Horizon treats patients in hallways, storage rooms as record-high beds occupied by long-term care patients
CBC
The number of Horizon hospital beds occupied by people awaiting long-term care has reached a record high, pushing occupancy rates to crisis levels, officials warned Thursday.
And the situation is only expected to get worse with an "imminent surge" of ER visits and hospital admissions during the respiratory season, Greg Doiron, vice-president of clinical operations, told the quarterly board meeting in Fredericton.
Horizon has struggled for years with so-called alternate level of care, or ALC patients languishing in hospital beds while they wait for a nursing home or special care home bed, or in-home services.
Last month, the board asked the executive leadership team to come up with solutions to try to get ahead of the capacity challenges before the peak respiratory season.
To illustrate the current impact ALC patients are having, Doiron cited the example of the Dr.

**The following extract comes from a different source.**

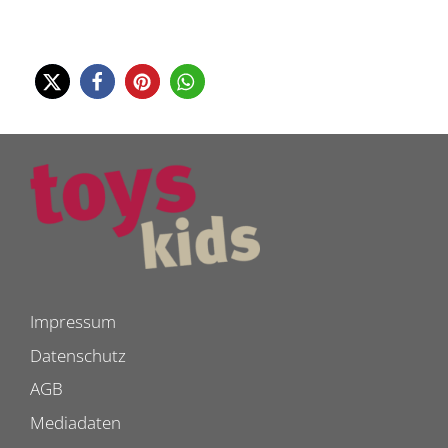
Impressum
Datenschutz
AGB
Mediadaten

Everett Chalmers Regional Hospital in Fredericton, where only 10 of 30 emergency beds were available, as of Thursday. "That's if you come in with a heart attack or a broken arm," he said.

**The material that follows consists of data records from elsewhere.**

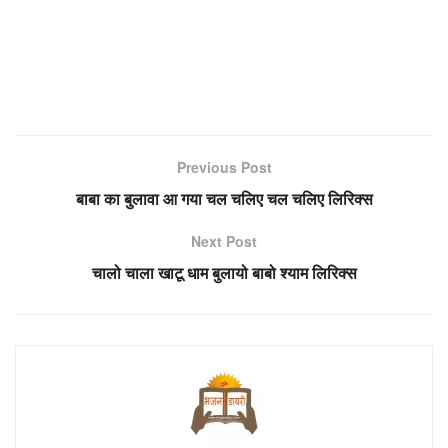
Previous Post
बाबा का बुलावा आ गया चल चलिए चल चलिए लिरिक्स
Next Post
चालो चाला खाटू धाम बुलायो बाबो श्याम लिरिक्स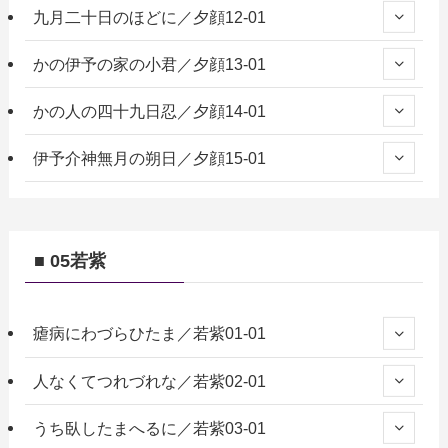
九月二十日のほどに／夕顔12-01
かの伊予の家の小君／夕顔13-01
かの人の四十九日忍／夕顔14-01
伊予介神無月の朔日／夕顔15-01
■ 05若紫
瘧病にわづらひたま／若紫01-01
人なくてつれづれな／若紫02-01
うち臥したまへるに／若紫03-01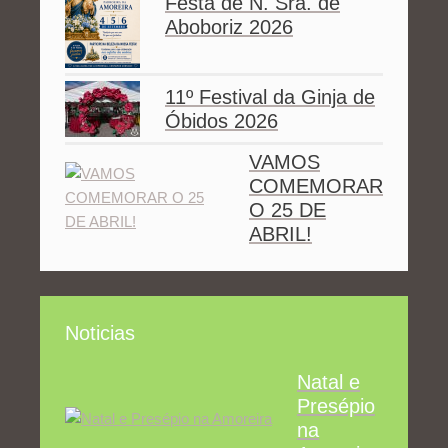
Festa de N. Sra. de
Aboboriz 2026
11º Festival da Ginja de
Óbidos 2026
VAMOS
COMEMORAR
O 25 DE
ABRIL!
Noticias
Natal e
Presépio
na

The remaining 20 were occupied by patients who had been admitted to hospital but were waiting for a bed because they were all occupied.
About 42 per cent of beds at the Chalmers Hospital — 40 per cent Horizon-wide — are occupied by ALC patients, Doiron said.
Some admitted ER patients will wait up to two days for a hospital bed — which isn’t always in a room, Doiron said.
"Sometimes the space they're going to is a hallway, a storage room, an office with no bathroom, no privacy, no dignity, and ultimately no ability for them to benefit from the environments they need to be able to properly heal, both physically, emotionally and spiritually," he said.
"This is because our system is currently crippled by the fact that we have nearly 650 patients across our entire system who currently occupy a bed as a medically discharged patient."
Horizon has opened 190 "unfunded" beds to try to alleviate the pressure, with existing nurses, housekeeping staff, pharmacists and physiotherapists doing extra work, adding to burnout and morale problems, and adding more than $14 million to the deficit, the board heard.
Still, the number of ALC patients is expected to climb to 711 by Christmas, or 41 per cent of acute care beds, "just based on our normal rate of growth," Doiron said.
After that, "unfortunately, it gets worse," he said, referring to anticipated cases of the flu, COVID-19 and respiratory syncytial virus, or RSV.
"So you can imagine the concern we have as an organization when we consider what we are preparing against, when we are looking at the highest rate of ALC we've ever seen as an organization."